■ Action item A:
Using the New Gold shareholder notice, decide whether each statement agrees with it: (i) the Meeting begins at 4:00 pm Eastern time; (ii) all shareholders will receive printed copies of the Meeting Materials; (iii) the vote on executive compensation is binding. Answer yes or no for each and quote the words from the notice that settle it.
■ Action item B:
Continue the New Gold shareholder notice, starting right after its last sentence.

■ Page text:
EX-99.1 2 v405415_ex99-1.htm NOTICE OF ACCESS

 

Exhibit 99.1

 

 

 

 

NOTICE AND ACCESS NOTIFICATION TO SHAREHOLDERS

 

Dear Shareholder:

 

You are receiving this notification as New Gold Inc. (“New Gold” or the “Company”) is using the notice and access model (“Notice and Access”) for the delivery of meeting materials to shareholders for its Annual and Special Meeting of shareholders (“Meeting”) to be held on April 29, 2015.

 

Under Notice and Access, instead of receiving printed copies of the Company’s management information circular (“Circular”), the audited consolidated financial statements of New Gold for the year ended December 31, 2014 and management’s discussion and analysis (collectively, the “Meeting Materials”), shareholders are receiving this notification containing information on how to access the Meeting Materials electronically. Shareholders with existing instructions on their account to receive printed materials will receive a printed copy of the Meeting Materials.

 

Meeting Date, Location and Purposes

The Meeting will be held at St. Andrew’s Club & Conference Centre, 150 King Street West, 27th Floor, Toronto, Ontario, on Wednesday, April 29, 2015 at 4:00 pm (Eastern time) for the following purposes:

 

1.receiving the audited consolidated financial statements of the Company for the year ended December 31, 2014 and the auditor’s report on those statements;

 

2.electing the directors of the Company for the following year;

 

3.appointing Deloitte LLP as auditor of the Company for the ensuing year and authorizing the directors to fix their remuneration;

 

4.considering and, if deemed appropriate, passing, with or without variation, an ordinary resolution to ratify, confirm and approve the Company’s advance notice policy, as more particularly described in the Circular;

 

5.considering and, if deemed appropriate, passing, with or without variation, an ordinary resolution to ratify, confirm and approve the amended and restated shareholder rights plan of the Company, as more particularly described in the Circular;

 

6.considering and, if deemed appropriate, passing, with or without variation, a non-binding advisory resolution on executive compensation; and

 

7.conducting such other business properly bought before the Meeting or any adjournment or postponement.

 

For detailed information regarding each of the above matters, please refer to the appropriate section of the Circular. New Gold urges shareholders to review the Circular before voting.

■ Stored data:
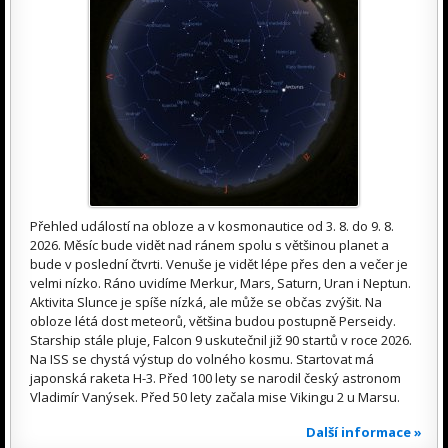
Přehled událostí na obloze a v kosmonautice od 3. 8. do 9. 8.
2026. Měsíc bude vidět nad ránem spolu s většinou planet a
bude v poslední čtvrti. Venuše je vidět lépe přes den a večer je
velmi nízko. Ráno uvidíme Merkur, Mars, Saturn, Uran i Neptun.
Aktivita Slunce je spíše nízká, ale může se občas zvýšit. Na
obloze létá dost meteorů, většina budou postupně Perseidy.
Starship stále pluje, Falcon 9 uskutečnil již 90 startů v roce 2026.
Na ISS se chystá výstup do volného kosmu. Startovat má
japonská raketa H-3. Před 100 lety se narodil český astronom
Vladimír Vanýsek. Před 50 lety začala mise Vikingu 2 u Marsu.
Další informace »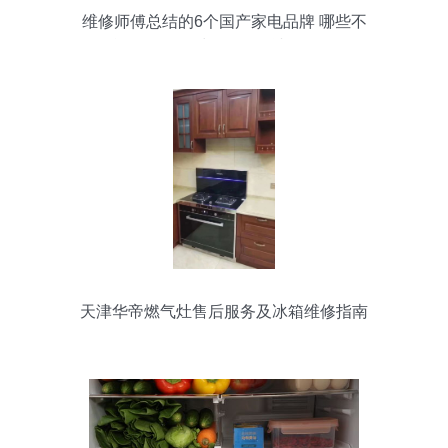
维修师傅总结的6个国产家电品牌 哪些不
能买？你买对了吗？（冰箱篇）
天津华帝燃气灶售后服务及冰箱维修指南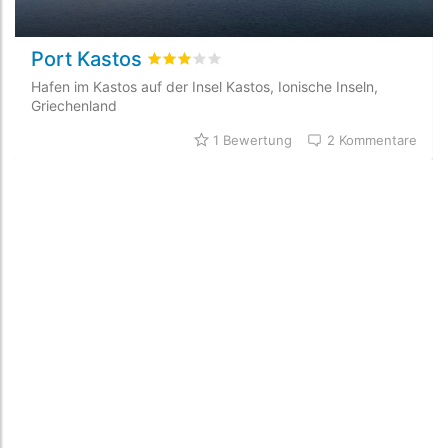
Port Kastos
bewertet
3
/5 beyogen auf
1
Kundenbewer
Hafen im Kastos auf der Insel Kastos, Ionische Inseln,
Griechenland
1 Bewertung
2 Kommentare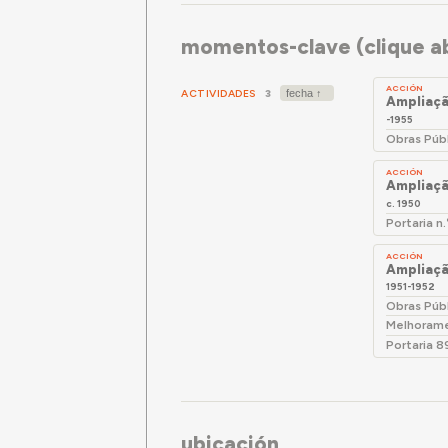
momentos-clave (clique ab
ACCIÓN
ACTIVIDADES
3
Ampliaçã
-1955
Obras Púb
ACCIÓN
Ampliaçã
c. 1950
Portaria n
ACCIÓN
Ampliaçã
1951-1952
Obras Púb
Melhorame
Portaria 8
ubicación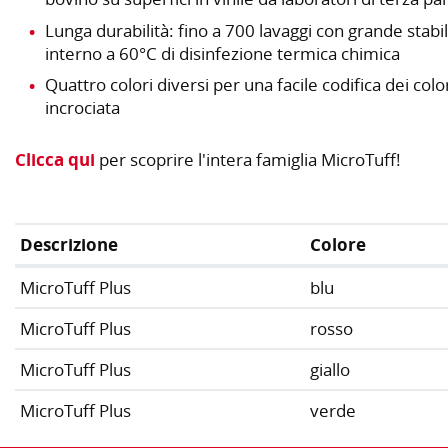
Lunga durabilità: fino a 700 lavaggi con grande stabili
interno a 60°C di disinfezione termica chimica
Quattro colori diversi per una facile codifica dei col
incrociata
Clicca qui
per scoprire l'intera famiglia MicroTuff!
Descrizione
Colore
MicroTuff Plus
blu
MicroTuff Plus
rosso
MicroTuff Plus
giallo
MicroTuff Plus
verde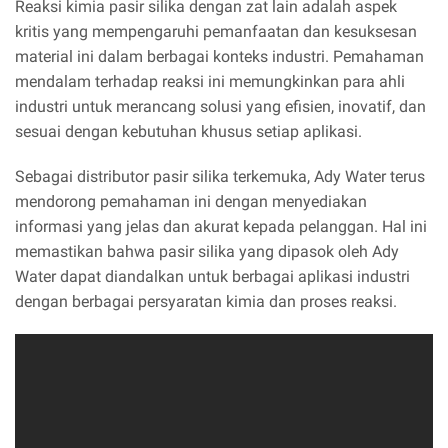
Reaksi kimia pasir silika dengan zat lain adalah aspek
kritis yang mempengaruhi pemanfaatan dan kesuksesan
material ini dalam berbagai konteks industri. Pemahaman
mendalam terhadap reaksi ini memungkinkan para ahli
industri untuk merancang solusi yang efisien, inovatif, dan
sesuai dengan kebutuhan khusus setiap aplikasi.
Sebagai distributor pasir silika terkemuka, Ady Water terus
mendorong pemahaman ini dengan menyediakan
informasi yang jelas dan akurat kepada pelanggan. Hal ini
memastikan bahwa pasir silika yang dipasok oleh Ady
Water dapat diandalkan untuk berbagai aplikasi industri
dengan berbagai persyaratan kimia dan proses reaksi.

■ Expected answer A:
(i) Yes: "on Wednesday, April 29, 2015 at 4:00 pm (Eastern time)"
(ii) No: "Shareholders with existing instructions on their account to receive printed materials will receive a printed copy of the Meeting Materials."
(iii) No: "a non-binding advisory resolution on executive compensation"

■ Expected answer B:
The record date for the Meeting is March 16, 2015. The record date is the date for the determination of the registered holders of common shares entitled to receive notice of, and to vote at, the Meeting and any adjournment or postponement.

 

Accessing Meeting Materials Online

The Meeting Materials (and the financial statement request card, which is included in the proxy and voting instruction form) can be viewed online under New Gold’s profile at www.sedar.com (Canada) or at www.sec.gov (United States), or at www.newgold.com/annualmeeting2015.

 

Requesting Printed Meeting Materials

Shareholders can request that printed copies of the Meeting Materials be sent to them by postal delivery at no cost to them up to one year from the date the Circular was filed on SEDAR.

 

Registered shareholders may make their request on New Gold’s website, www.newgold.com, or by calling 1-888-315-9715.

 

 

 

 

 

  

 

Non-registered shareholders may make their request online at www.ProxyVote.com or by telephone at 1-877-907-7643 by entering the 16-digit control number located on their voting instruction form and following the instructions provided.

 

To receive the Meeting Materials in advance of the proxy deposit date and Meeting Date, New Gold must receive requests for printed copies of the Meeting Materials at least seven business days in advance of the proxy deposit date and time.

 

Voting Process

This notice is accompanied by either a form of proxy for registered shareholders or a voting instruction form for non-registered shareholders. If you have any questions or need assistance completing your form of proxy or voting instruction form, please call Kingsdale Shareholder Services at 1-866-581-1477 or email contactus@kingsdaleshareholder.com.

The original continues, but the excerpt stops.